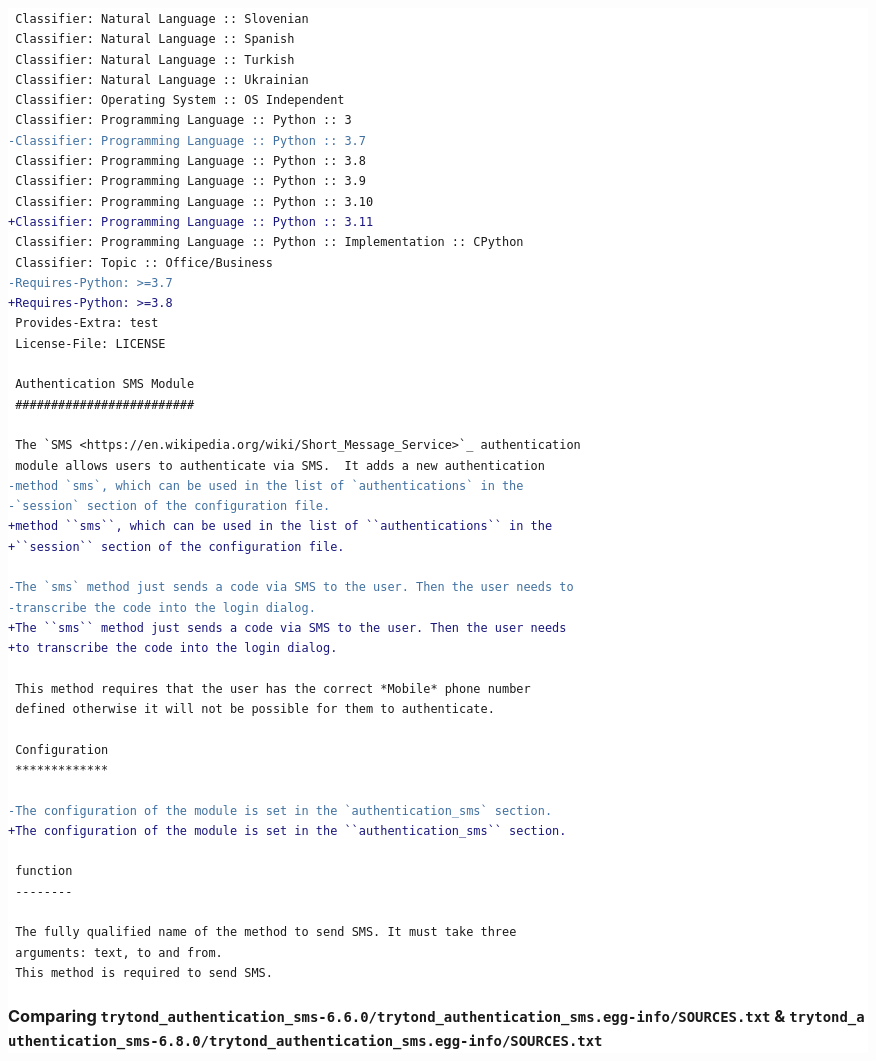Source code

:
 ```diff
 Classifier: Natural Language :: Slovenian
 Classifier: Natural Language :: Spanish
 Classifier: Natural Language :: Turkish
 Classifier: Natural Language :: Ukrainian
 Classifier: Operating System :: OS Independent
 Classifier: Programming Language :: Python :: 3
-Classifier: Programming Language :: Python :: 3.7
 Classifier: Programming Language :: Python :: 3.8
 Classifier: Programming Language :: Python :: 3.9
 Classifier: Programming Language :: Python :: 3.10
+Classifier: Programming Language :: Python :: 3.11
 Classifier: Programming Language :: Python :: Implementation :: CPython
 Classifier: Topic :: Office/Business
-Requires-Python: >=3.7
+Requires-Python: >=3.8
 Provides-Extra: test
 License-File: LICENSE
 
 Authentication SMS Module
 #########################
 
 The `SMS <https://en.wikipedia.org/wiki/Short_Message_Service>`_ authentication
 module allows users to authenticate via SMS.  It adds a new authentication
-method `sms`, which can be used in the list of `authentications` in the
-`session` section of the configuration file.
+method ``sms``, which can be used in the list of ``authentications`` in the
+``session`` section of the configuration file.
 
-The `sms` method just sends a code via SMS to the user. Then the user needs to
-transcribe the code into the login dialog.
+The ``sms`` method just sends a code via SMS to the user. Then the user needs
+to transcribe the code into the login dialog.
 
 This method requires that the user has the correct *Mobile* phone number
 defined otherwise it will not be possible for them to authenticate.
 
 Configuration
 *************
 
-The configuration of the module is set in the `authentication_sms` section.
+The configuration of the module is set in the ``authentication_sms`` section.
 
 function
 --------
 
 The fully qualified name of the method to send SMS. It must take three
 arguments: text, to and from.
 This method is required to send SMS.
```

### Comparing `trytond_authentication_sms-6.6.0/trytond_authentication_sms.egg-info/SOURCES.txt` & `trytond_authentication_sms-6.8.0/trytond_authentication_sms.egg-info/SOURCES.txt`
==
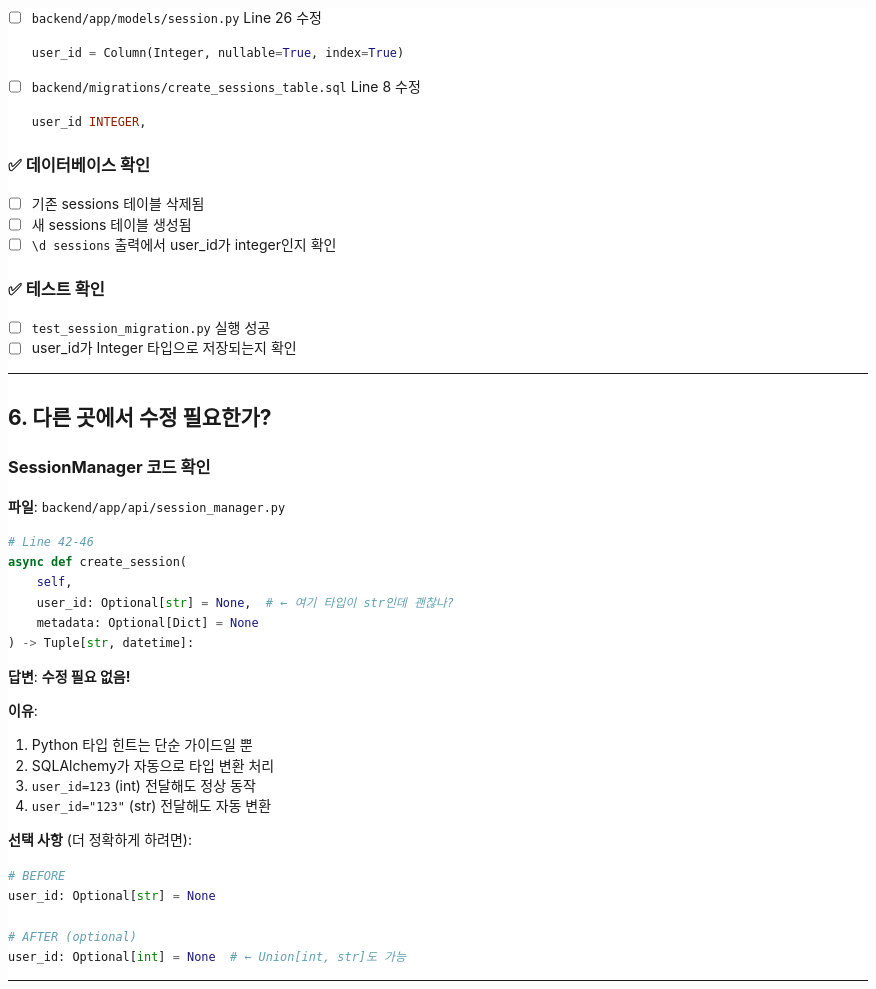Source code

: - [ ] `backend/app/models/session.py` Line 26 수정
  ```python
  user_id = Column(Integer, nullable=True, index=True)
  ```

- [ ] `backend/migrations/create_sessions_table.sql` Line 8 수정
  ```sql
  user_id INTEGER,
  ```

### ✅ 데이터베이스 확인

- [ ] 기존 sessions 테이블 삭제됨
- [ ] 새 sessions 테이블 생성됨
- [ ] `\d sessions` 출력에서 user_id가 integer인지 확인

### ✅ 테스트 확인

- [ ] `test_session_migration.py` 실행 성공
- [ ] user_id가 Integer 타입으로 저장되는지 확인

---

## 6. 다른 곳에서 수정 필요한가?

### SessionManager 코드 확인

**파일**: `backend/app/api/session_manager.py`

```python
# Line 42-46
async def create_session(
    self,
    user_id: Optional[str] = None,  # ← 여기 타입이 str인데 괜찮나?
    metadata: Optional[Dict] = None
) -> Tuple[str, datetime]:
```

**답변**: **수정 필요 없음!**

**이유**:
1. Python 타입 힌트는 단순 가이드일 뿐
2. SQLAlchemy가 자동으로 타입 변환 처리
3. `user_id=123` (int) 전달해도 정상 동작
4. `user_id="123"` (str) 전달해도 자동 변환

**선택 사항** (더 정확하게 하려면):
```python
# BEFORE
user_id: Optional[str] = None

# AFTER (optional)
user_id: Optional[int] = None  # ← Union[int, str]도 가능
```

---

_Exercise details_
Where a line of the records above holds the word "sends", copy that line.

_Solution_
-The `sms` method just sends a code via SMS to the user. Then the user needs to
+The ``sms`` method just sends a code via SMS to the user. Then the user needs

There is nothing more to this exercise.